With Australia becoming the first country to lock under‑16s out of TikTok and Instagram, this Bloomberg piece punctures the hype. It shows how easy workarounds, privacy‑invasive age checks and lack of investment in real mental‑health support make the ban more theatrical than a solution. 

Humanity Against AI

Anthropic has a nine‑person “societal impacts” team whose whole job is to study how its chatbot is actually changing people’s lives, rather than just catching obvious misuse.
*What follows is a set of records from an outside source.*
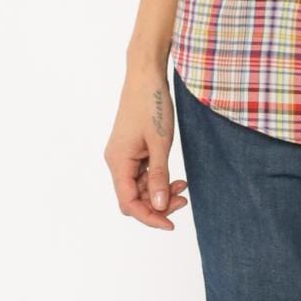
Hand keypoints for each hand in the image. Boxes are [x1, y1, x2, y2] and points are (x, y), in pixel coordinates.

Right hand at [108, 64, 189, 229]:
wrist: (146, 76)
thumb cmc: (152, 105)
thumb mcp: (160, 143)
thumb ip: (159, 176)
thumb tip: (159, 206)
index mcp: (118, 161)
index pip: (129, 202)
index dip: (149, 217)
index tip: (171, 224)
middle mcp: (116, 161)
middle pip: (133, 198)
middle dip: (157, 204)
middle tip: (184, 199)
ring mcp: (124, 156)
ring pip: (140, 188)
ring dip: (160, 192)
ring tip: (184, 187)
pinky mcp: (132, 150)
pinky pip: (143, 174)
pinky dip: (158, 179)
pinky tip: (176, 178)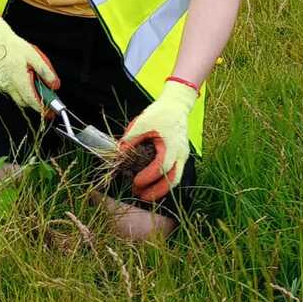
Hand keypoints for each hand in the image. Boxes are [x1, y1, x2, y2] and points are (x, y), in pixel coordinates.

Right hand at [0, 16, 58, 114]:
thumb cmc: (13, 46)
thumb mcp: (34, 56)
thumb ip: (45, 72)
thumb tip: (54, 85)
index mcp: (18, 78)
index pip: (31, 100)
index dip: (41, 107)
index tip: (49, 111)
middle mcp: (7, 84)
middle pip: (24, 101)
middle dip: (33, 99)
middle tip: (41, 90)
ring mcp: (0, 85)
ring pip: (16, 96)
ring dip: (24, 92)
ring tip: (26, 76)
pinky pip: (9, 91)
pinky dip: (15, 87)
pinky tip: (16, 74)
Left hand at [119, 79, 196, 201]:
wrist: (176, 105)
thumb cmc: (159, 113)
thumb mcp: (141, 123)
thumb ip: (130, 139)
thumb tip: (119, 155)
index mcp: (171, 145)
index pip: (161, 167)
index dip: (148, 177)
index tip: (135, 181)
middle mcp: (180, 153)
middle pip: (173, 179)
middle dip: (157, 191)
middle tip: (140, 196)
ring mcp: (183, 156)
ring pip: (175, 178)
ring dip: (161, 188)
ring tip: (143, 193)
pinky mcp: (181, 156)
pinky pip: (174, 173)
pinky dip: (164, 181)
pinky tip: (151, 183)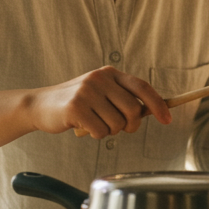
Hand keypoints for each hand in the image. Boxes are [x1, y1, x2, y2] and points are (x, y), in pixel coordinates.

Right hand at [27, 66, 171, 138]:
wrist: (40, 105)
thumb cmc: (76, 103)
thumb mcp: (101, 93)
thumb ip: (123, 99)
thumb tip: (154, 111)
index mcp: (110, 73)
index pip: (142, 87)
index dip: (158, 104)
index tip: (168, 119)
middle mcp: (100, 79)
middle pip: (133, 110)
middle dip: (131, 126)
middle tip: (120, 129)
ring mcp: (87, 92)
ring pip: (117, 124)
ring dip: (110, 132)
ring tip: (95, 124)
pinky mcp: (76, 108)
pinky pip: (101, 132)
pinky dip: (96, 135)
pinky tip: (83, 127)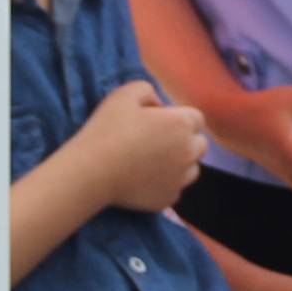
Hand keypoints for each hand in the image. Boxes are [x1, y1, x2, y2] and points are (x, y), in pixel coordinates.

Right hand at [71, 80, 207, 212]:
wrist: (91, 172)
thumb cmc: (108, 129)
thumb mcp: (125, 93)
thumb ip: (148, 91)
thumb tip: (158, 105)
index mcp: (182, 124)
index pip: (196, 118)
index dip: (177, 117)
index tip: (156, 122)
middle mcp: (189, 152)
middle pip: (199, 144)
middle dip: (185, 140)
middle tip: (156, 141)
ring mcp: (180, 179)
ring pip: (192, 169)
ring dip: (179, 163)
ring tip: (152, 162)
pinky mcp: (168, 199)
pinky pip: (175, 188)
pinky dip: (165, 184)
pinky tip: (145, 179)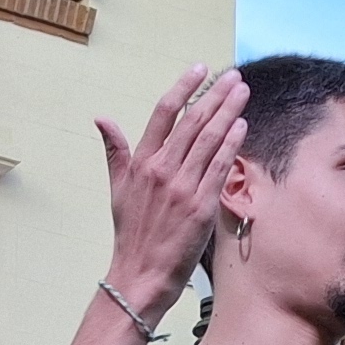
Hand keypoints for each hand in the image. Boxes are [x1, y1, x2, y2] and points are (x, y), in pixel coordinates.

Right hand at [95, 66, 244, 322]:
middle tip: (233, 76)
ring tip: (242, 92)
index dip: (183, 87)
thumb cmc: (132, 234)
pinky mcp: (201, 206)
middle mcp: (161, 169)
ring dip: (228, 112)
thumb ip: (115, 152)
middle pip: (192, 121)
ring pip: (209, 140)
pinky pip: (219, 168)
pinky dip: (231, 144)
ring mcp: (182, 187)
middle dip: (215, 95)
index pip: (163, 113)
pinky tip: (242, 126)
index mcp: (141, 162)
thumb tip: (102, 118)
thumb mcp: (118, 189)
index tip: (199, 69)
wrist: (141, 274)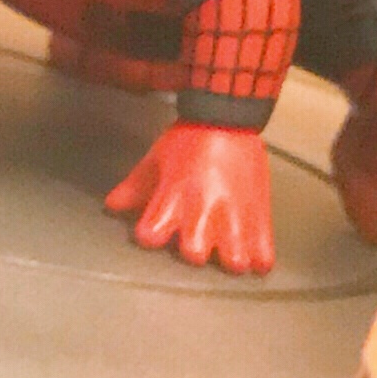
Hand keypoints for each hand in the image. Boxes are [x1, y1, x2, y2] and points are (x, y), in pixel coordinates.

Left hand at [105, 124, 274, 277]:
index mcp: (173, 197)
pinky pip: (264, 254)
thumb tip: (112, 205)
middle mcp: (203, 210)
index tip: (154, 228)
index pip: (150, 236)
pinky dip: (260, 260)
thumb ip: (136, 187)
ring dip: (230, 259)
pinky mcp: (260, 214)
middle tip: (197, 238)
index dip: (150, 234)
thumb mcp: (156, 160)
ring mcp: (235, 215)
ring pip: (234, 262)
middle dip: (194, 252)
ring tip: (229, 250)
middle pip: (194, 256)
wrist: (228, 116)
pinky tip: (253, 253)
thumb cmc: (190, 138)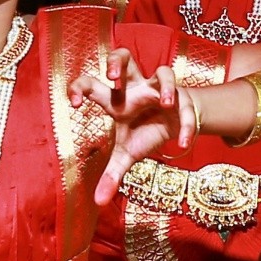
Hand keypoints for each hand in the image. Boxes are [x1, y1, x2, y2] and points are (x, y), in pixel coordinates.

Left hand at [80, 48, 197, 206]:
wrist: (177, 123)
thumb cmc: (146, 131)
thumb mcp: (128, 153)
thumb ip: (112, 173)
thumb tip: (98, 203)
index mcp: (117, 99)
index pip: (91, 84)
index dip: (79, 88)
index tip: (73, 104)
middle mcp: (137, 89)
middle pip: (125, 57)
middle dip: (118, 61)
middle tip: (113, 76)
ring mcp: (161, 92)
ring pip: (163, 73)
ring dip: (166, 87)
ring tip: (165, 104)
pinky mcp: (183, 101)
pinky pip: (186, 107)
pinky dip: (186, 124)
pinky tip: (182, 143)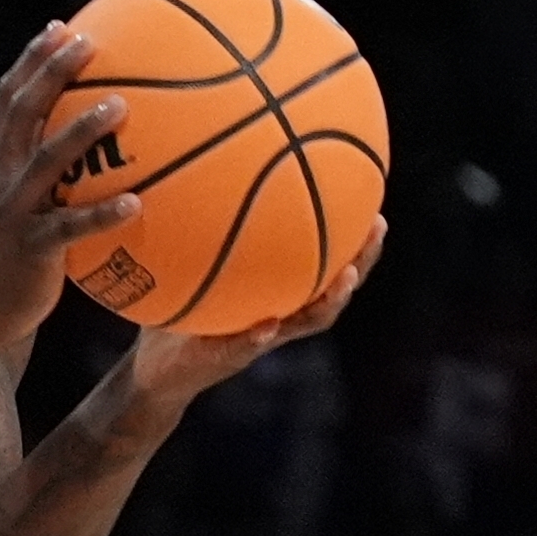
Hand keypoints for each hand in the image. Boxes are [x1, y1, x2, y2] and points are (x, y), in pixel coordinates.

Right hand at [0, 24, 138, 349]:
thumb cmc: (2, 255)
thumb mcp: (9, 202)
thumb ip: (36, 172)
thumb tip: (81, 148)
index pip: (8, 99)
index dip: (32, 61)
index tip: (61, 29)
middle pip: (23, 112)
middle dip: (53, 73)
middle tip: (89, 42)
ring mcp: (13, 211)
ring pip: (45, 162)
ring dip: (81, 132)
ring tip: (118, 107)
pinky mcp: (30, 249)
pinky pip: (69, 229)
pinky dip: (100, 215)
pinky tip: (135, 203)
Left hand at [122, 214, 382, 411]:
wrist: (158, 367)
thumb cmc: (176, 308)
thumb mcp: (186, 263)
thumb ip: (200, 229)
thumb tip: (201, 168)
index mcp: (279, 291)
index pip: (327, 261)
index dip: (354, 237)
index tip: (374, 203)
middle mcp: (281, 313)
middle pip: (336, 287)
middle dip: (361, 259)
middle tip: (378, 226)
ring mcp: (261, 338)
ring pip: (309, 321)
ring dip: (330, 300)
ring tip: (344, 277)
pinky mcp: (229, 358)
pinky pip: (249, 347)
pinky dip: (258, 337)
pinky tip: (267, 325)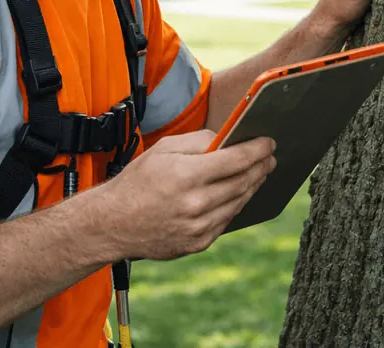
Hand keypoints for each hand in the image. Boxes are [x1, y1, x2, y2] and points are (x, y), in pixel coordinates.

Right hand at [100, 130, 276, 259]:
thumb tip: (226, 139)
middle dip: (261, 167)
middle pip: (242, 182)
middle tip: (270, 157)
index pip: (236, 160)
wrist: (112, 224)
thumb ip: (198, 141)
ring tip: (259, 173)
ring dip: (252, 186)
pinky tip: (238, 194)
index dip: (258, 150)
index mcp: (186, 175)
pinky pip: (226, 221)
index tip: (269, 143)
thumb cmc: (136, 182)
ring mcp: (198, 227)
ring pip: (238, 203)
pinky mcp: (197, 244)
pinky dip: (235, 205)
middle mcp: (195, 204)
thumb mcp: (163, 149)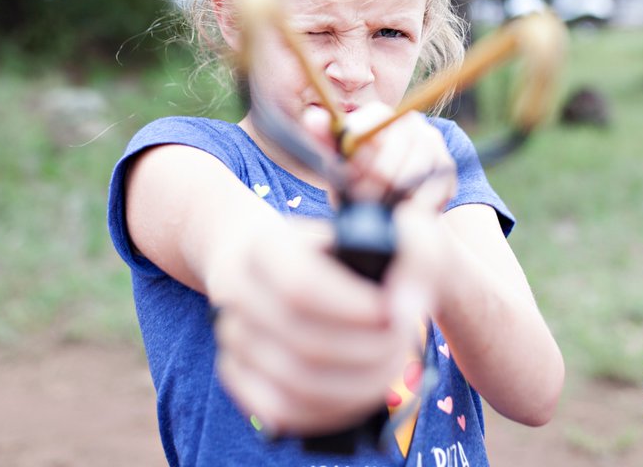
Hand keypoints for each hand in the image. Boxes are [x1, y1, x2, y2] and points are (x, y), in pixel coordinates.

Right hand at [211, 215, 426, 435]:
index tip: (392, 313)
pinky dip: (330, 411)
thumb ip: (411, 255)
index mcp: (265, 247)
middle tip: (402, 342)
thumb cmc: (347, 250)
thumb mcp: (384, 232)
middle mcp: (237, 291)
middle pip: (303, 342)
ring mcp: (232, 336)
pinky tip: (361, 394)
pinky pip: (281, 411)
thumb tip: (404, 309)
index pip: (300, 286)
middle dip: (367, 351)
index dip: (351, 308)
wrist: (286, 265)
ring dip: (357, 386)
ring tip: (391, 366)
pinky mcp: (237, 374)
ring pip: (294, 383)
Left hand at [304, 104, 457, 212]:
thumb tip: (313, 117)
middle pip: (389, 158)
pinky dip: (413, 206)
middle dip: (371, 187)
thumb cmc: (357, 176)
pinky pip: (430, 190)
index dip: (356, 162)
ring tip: (379, 207)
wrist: (390, 196)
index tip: (349, 180)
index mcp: (378, 114)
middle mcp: (409, 120)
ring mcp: (432, 140)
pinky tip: (401, 209)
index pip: (367, 132)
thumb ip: (324, 139)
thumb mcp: (337, 161)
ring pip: (410, 176)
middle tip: (362, 201)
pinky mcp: (446, 164)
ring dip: (392, 199)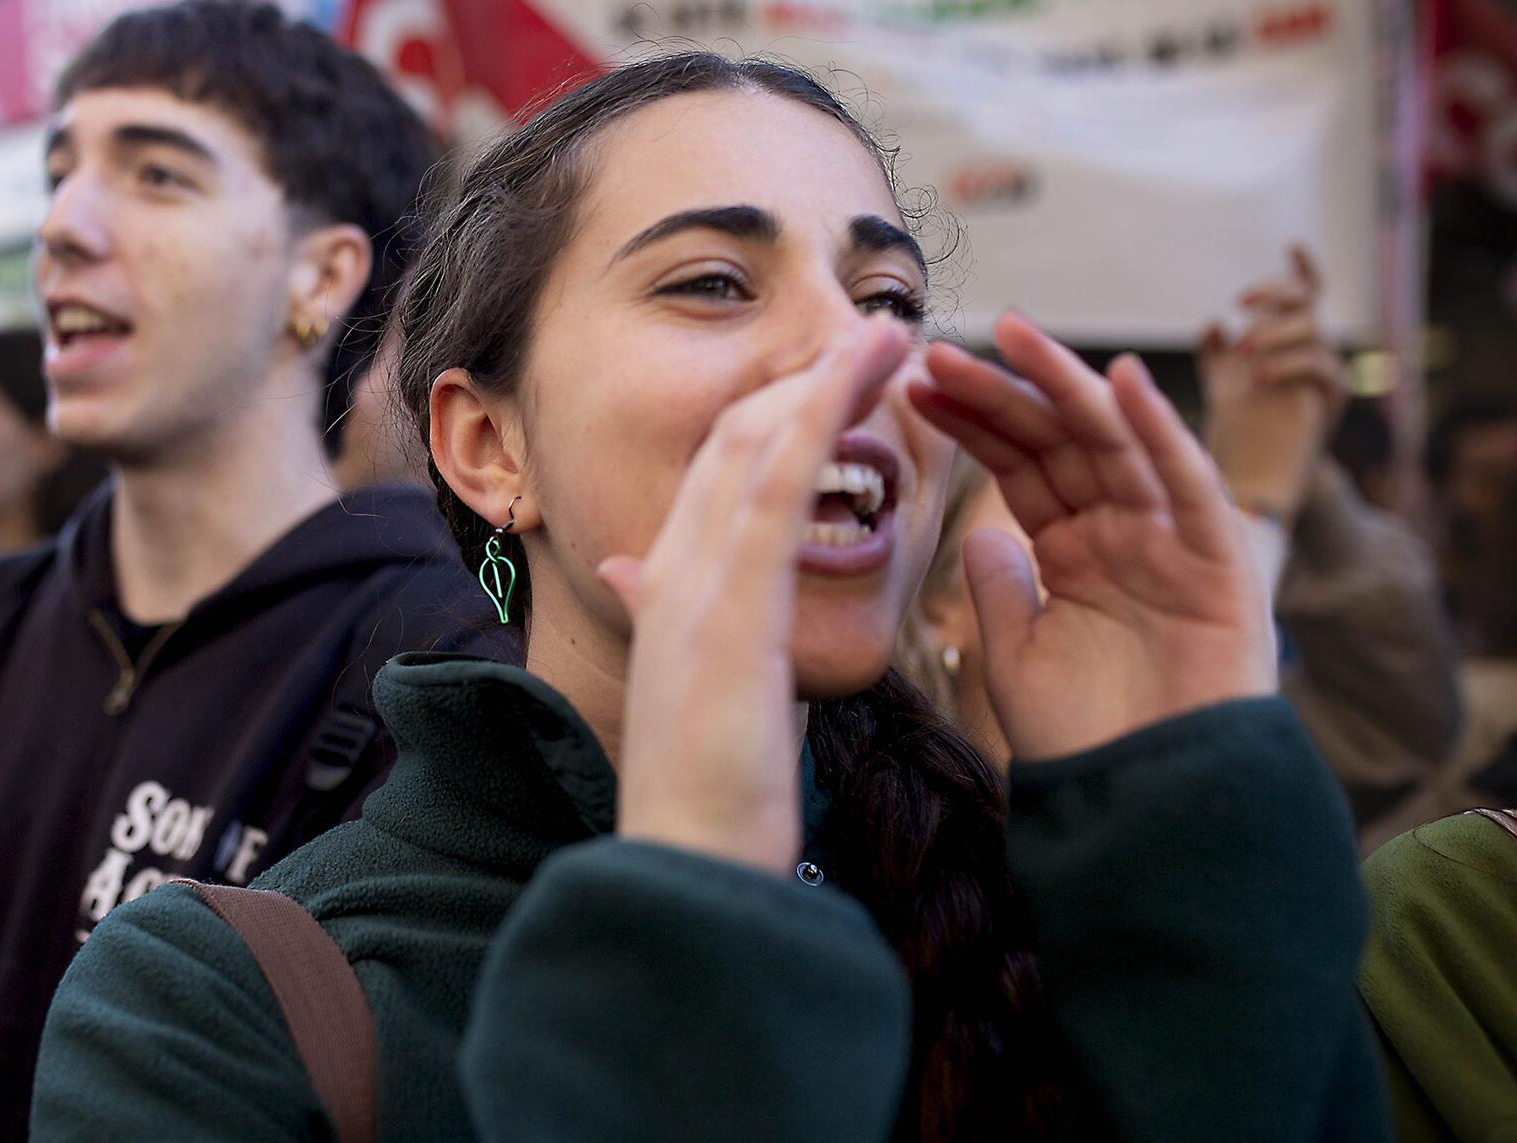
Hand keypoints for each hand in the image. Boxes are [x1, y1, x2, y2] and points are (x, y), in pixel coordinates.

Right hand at [598, 320, 911, 874]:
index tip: (836, 389)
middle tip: (875, 340)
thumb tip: (631, 584)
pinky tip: (859, 379)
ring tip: (885, 335)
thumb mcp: (692, 696)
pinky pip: (776, 489)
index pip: (717, 478)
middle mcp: (670, 573)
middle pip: (732, 442)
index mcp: (669, 595)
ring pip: (754, 447)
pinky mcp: (731, 605)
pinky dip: (817, 421)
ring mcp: (695, 585)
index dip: (776, 421)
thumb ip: (675, 628)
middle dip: (804, 381)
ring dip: (823, 380)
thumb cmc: (706, 798)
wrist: (685, 866)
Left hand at [909, 312, 1275, 761]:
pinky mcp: (1222, 565)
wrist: (1150, 812)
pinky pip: (1187, 486)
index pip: (1020, 467)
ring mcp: (1172, 543)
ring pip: (1115, 444)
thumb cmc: (1088, 745)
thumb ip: (1000, 592)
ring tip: (1008, 334)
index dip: (972, 425)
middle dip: (1000, 394)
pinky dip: (1159, 432)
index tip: (913, 387)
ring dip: (1063, 386)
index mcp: (1075, 552)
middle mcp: (1124, 535)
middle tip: (936, 351)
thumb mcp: (1019, 660)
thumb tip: (977, 530)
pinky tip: (1119, 382)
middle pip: (1058, 443)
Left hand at [1200, 246, 1345, 519]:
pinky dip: (1288, 366)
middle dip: (1278, 294)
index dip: (1302, 268)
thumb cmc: (1242, 433)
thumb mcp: (1224, 388)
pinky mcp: (1325, 404)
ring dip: (1277, 333)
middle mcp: (1312, 353)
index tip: (1289, 244)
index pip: (1305, 294)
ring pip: (1315, 334)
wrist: (1260, 486)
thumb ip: (1219, 357)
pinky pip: (1322, 371)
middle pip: (1310, 304)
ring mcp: (1322, 377)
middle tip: (1243, 302)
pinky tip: (1256, 376)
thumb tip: (1215, 323)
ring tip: (1244, 350)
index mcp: (1290, 342)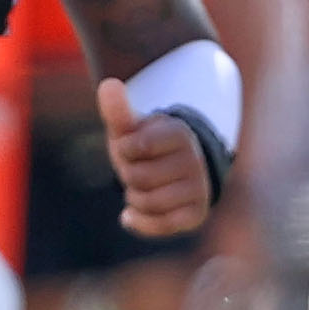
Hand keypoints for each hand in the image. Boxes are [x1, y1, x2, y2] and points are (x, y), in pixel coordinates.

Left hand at [98, 79, 210, 237]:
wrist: (172, 174)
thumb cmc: (144, 148)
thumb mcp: (129, 130)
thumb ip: (118, 111)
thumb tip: (108, 84)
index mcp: (179, 133)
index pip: (136, 146)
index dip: (125, 150)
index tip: (133, 146)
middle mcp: (195, 160)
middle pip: (138, 177)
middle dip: (129, 176)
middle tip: (139, 170)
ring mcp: (200, 188)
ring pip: (149, 202)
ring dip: (134, 198)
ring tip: (141, 189)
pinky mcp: (197, 214)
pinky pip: (162, 225)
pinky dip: (140, 221)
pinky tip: (132, 215)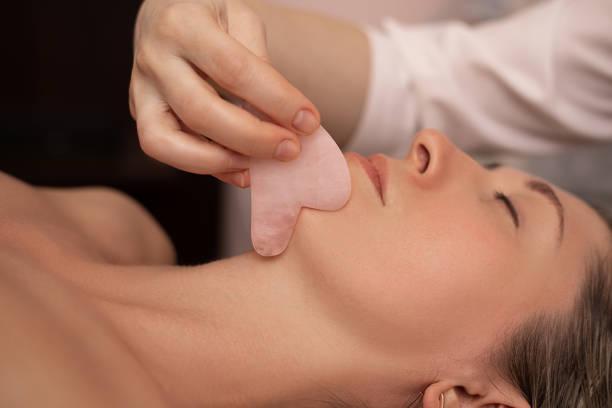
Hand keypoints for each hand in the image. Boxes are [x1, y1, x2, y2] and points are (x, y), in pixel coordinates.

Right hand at [129, 0, 319, 186]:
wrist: (167, 15)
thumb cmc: (211, 17)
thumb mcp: (241, 20)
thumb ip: (259, 65)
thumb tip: (283, 121)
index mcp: (183, 24)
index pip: (234, 70)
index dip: (276, 101)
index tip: (309, 122)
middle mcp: (154, 58)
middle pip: (201, 111)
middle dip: (253, 139)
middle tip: (291, 150)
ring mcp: (140, 89)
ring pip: (165, 141)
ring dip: (220, 162)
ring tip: (259, 167)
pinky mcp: (139, 113)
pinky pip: (165, 150)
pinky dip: (205, 166)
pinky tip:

The Verge followed this group as they mined millions of conversations with an internal tool called Clio, published inconvenient truths about bias, persuasion, economics and elections, and then tried to push those findings back into product and policy decisions inside a 2,000‑person AI company racing for market share.

A Trap

A developer building an on-device NSFW detector downloaded the widely cited NudeNet AI dataset to benchmark his tool, only to have Google suspend his entire account after its automated systems flagged hidden CSAM within the scraped images. Google ignored his appeals until reporters stepped in, showing how auto-moderation hurts good researchers while AI companies scrape freely.